Bis Mitte August soll der Vorstand der Karstadt- Quelle AG prüfen, ob und in welcher Form die Kaffee-Kette Starbucks weitergeführt wird. Insider halten nämlich kaum einen der Kaffee-Shops für profitabel.

DÜSSELDORF. Der neue Aufsichtsratschefs Thomas Middelhoff habe Vorstandschef Christoph Achenbach die Order erteilt, bis dahin „umfassend und schonungslos“ alle Verlustbringer auf den Prüfstand zu stellen. Das erfuhr das Handelsblatt aus aufsichtsratsnahen Kreisen. Zu ihnen gehört auch das Joint Venture mit Starbucks. Für Karstadt wäre der Bruch mit dem US-Partner ein harter Schnitt: Nahezu das gesamte Investment gilt in einem solchen Fall als verloren.

Vor drei Jahren hatte Ex-Konzernchef Wolfgang Urban den Deal bei einer Partie Golf mit Starbucks-Mitbegründer Howard Schultz in Seattle eingefädelt. Welche Strategie er damit verfolgte, blieb sein Geheimnis. Nicht einmal Synergien gebe es bislang, berichteten Insider neulich am Rande eines „Management-Circle“-Kongresses.

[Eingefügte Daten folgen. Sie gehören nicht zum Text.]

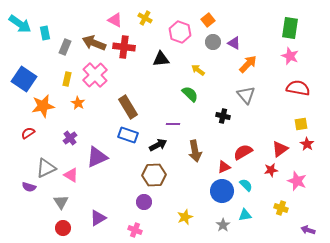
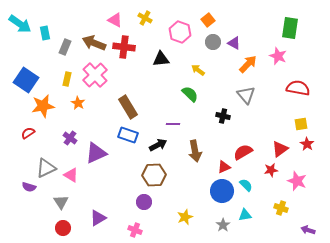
pink star at (290, 56): moved 12 px left
blue square at (24, 79): moved 2 px right, 1 px down
purple cross at (70, 138): rotated 16 degrees counterclockwise
purple triangle at (97, 157): moved 1 px left, 4 px up
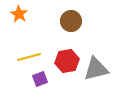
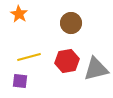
brown circle: moved 2 px down
purple square: moved 20 px left, 2 px down; rotated 28 degrees clockwise
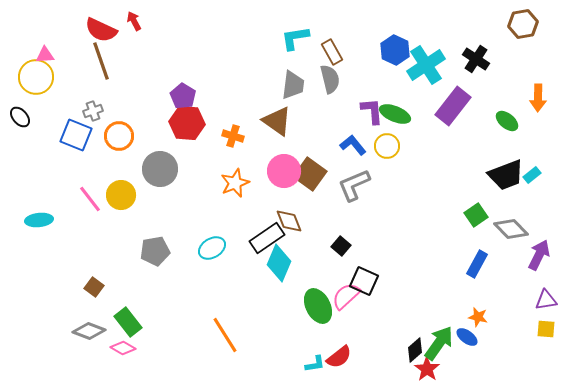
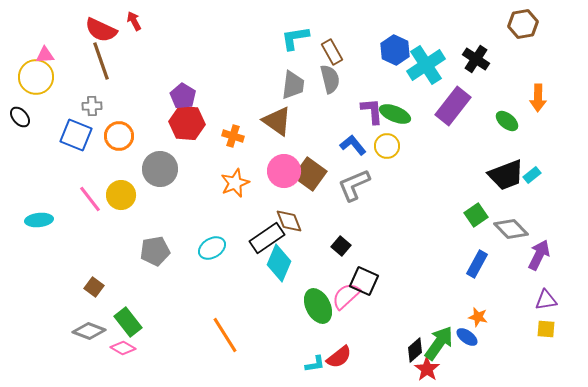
gray cross at (93, 111): moved 1 px left, 5 px up; rotated 18 degrees clockwise
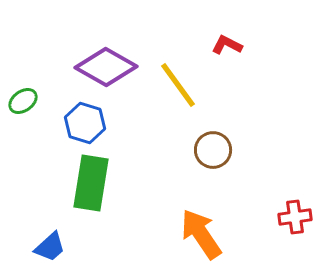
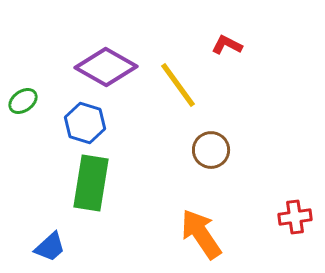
brown circle: moved 2 px left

Brancheninsider meinen, dass nur drei der 31 deutschen Starbucks-Häuser schwarze Zahlen schreiben. Einige bezweifeln selbst das. „Allein das Haus am Kölner Friesenplatz ist rentabel“, berichtet ein Unternehmensberater, der sich auf Berechnungen von Starbucks- Lieferanten und Frequenzzählungen von Wettbewerbern stützt. Angesichts der hohen Mieten in den Top-Lagen, rechnet er vor, müssten in einigen Häusern im Durchschnitt vier Kunden pro Minute bedient werden – eine Frequenz, die allein schon aus technischen Gründen nicht zu bewältigen sei.

Die überdimensionierten Flagship-Stores in Berlins Hackeschen Höfen und in der Düsseldorfer Altstadt – eine Forderung der US-Partner – gelten als Verlustbringer. Das Unternehmen stellt das anders dar. „Jede Filiale muss ihre Rendite verdienen“, sagt ein Topmanager des Joint Ventures Karstadt-Coffee. Quersubventionen gebe es nicht.